The Jungle of Human
Individual Differences
Much of human psychology and social conflict is about the strivings and difficulties people face in their endeavors to have a healthy, happy, long and purposeful life in the DNA jungle of human individual differences.
The long shadow of hierarchy and inequality has revealed its biological origins, opening a new frontier for egalitarians and a different way of looking at the politics and economics of inequality, fairness and life course well-being.
We See Each Other...And the World...Through the Biological Lens of Our Individual Differences
Every art, science, innovation and technology aimed at satisfying a preference or need, or producing something good is linked to an interplay between genes and environments moving in synchronicity.
Like fingers across a piano’s keyboard, genes and environments produce life course trajectories with many variations and outcomes.
A substantial body of recent research in behavioral genetics and related disciplines has created a general consensus that individual differences in cognition, affect and behavior are driven by an interplay between a person’s inherited DNA differences (genetic propensities) and environmental conditions (e.g., social, political, economic, technological, natural, and biophysical).1
Genomic research is at the forefront of a great social transformation, a DNA revolution, a Quality Life (R)evolution…
Understanding how environmental conditions effect gene expression and behavior is the key to unraveling the political and socioeconomic complexities of hierarchy, economic inequality and inequities in health, happiness and longevity.

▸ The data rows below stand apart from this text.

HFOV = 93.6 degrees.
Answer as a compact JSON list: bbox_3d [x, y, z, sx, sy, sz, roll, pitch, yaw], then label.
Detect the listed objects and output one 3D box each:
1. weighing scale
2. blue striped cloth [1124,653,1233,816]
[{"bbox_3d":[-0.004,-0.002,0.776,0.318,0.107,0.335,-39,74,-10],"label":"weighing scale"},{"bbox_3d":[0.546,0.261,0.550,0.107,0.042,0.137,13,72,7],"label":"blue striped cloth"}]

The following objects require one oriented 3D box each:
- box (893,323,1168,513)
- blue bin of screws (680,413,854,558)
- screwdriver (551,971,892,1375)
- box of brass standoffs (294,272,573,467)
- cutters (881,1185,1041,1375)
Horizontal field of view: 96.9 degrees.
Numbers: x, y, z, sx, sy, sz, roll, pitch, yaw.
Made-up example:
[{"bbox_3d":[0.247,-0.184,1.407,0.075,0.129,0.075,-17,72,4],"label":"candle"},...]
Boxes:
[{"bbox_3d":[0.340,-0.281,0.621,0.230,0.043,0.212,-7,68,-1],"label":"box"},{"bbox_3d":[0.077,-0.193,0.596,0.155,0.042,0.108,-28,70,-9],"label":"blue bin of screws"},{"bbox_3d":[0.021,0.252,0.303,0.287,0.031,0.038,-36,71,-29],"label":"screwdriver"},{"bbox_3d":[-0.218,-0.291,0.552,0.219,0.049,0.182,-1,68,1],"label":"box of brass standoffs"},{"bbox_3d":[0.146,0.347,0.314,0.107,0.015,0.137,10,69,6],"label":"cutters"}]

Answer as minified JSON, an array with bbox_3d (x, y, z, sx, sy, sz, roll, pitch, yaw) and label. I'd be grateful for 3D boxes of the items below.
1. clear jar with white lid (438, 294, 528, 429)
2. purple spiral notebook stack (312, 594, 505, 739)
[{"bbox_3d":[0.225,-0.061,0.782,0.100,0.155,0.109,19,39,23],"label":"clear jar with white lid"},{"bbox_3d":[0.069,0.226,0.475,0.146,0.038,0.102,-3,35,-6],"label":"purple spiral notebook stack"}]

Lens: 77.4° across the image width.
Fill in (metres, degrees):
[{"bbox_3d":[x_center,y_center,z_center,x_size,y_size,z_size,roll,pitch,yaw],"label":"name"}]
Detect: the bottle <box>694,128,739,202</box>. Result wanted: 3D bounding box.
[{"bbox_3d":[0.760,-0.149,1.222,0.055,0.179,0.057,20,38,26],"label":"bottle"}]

For example, according to psychologist Robert Plomin there can be “hundreds of thousands of SNPs associated with complex physical, physiological and psychological traits…accounting for just .0002 of the variance.”2
However, it is essential to not lose sight of the fact these SNPs (DNA variants) do not operate independent of environmental conditions because “genetic and environmental effects are intertwined.”3
Biologist R. Haven Wiley writes: “Across the entire spectrum from predominant influences of the environment to predominant influences of the genome, the development of an organism is always an interaction of its particular genome and its particular environment.”4
The Dynamic Complexity of Environments
A key factor in these gene-environment alignments is the complex and unsystematic nature of environments. A person’s genetic propensities do not change while environmental conditions are never exactly the same from one moment to the next.5
Psychologist Sophie von Stumm and Katrina d’Apice explain the environmental aspects of the gene-environment interplay:
“Just like SNPs are spread across the entire genome, these environmental factors occur across all times, locations, and types of experiences, including—but not limited to—natural, biophysical, social, cultural and economic environments—that is, the environome. And just like a single SNP, a single environmental factor is unlikely to independently account for much variance in psychological differences.”116
“In contrast to the genome, the environome is pure change: No moment in people’s lives is like any other before or in the future. Notwithstanding some environmental factors exert relatively stable influences over time, such as the characteristics of the family home that children are raised in.”117
Psychologist Robert Plomin et al write: “A comparison between the genome and … the environome is instructive. In the genome, millions of inherited differences in DNA sequence have been identified and their tiny individual associations with a trait can be summed to create polygenic scores…In contrast, for the environome, there is no fundamental unit of transmission…”118
We are not passive participants in our social environments…
We evoke, select into, create and modify environments that correlate with our inherited DNA differences (genetic propensities), forming groups and coalitions that align with our genetically-shaped social preferences in a competition to influence and control how norms and institutions regulate the distribution of income, wealth, privileges and power.6,7,13,14,43,234
The alignment or misalignment of a person’s genetic propensities with norms and institutions (e.g., laws, regulations and policies) in the social environment is a determinant of socioeconomic status, life course well-being and quality life years lost or gained.6,7,13,14,125,43,234
At the core of human civilization, every belief or desire aimed at producing something good is influenced and in an ultimate sense bounded by the conditions and limitations of how genes and environments affect behavior and life course outcomes.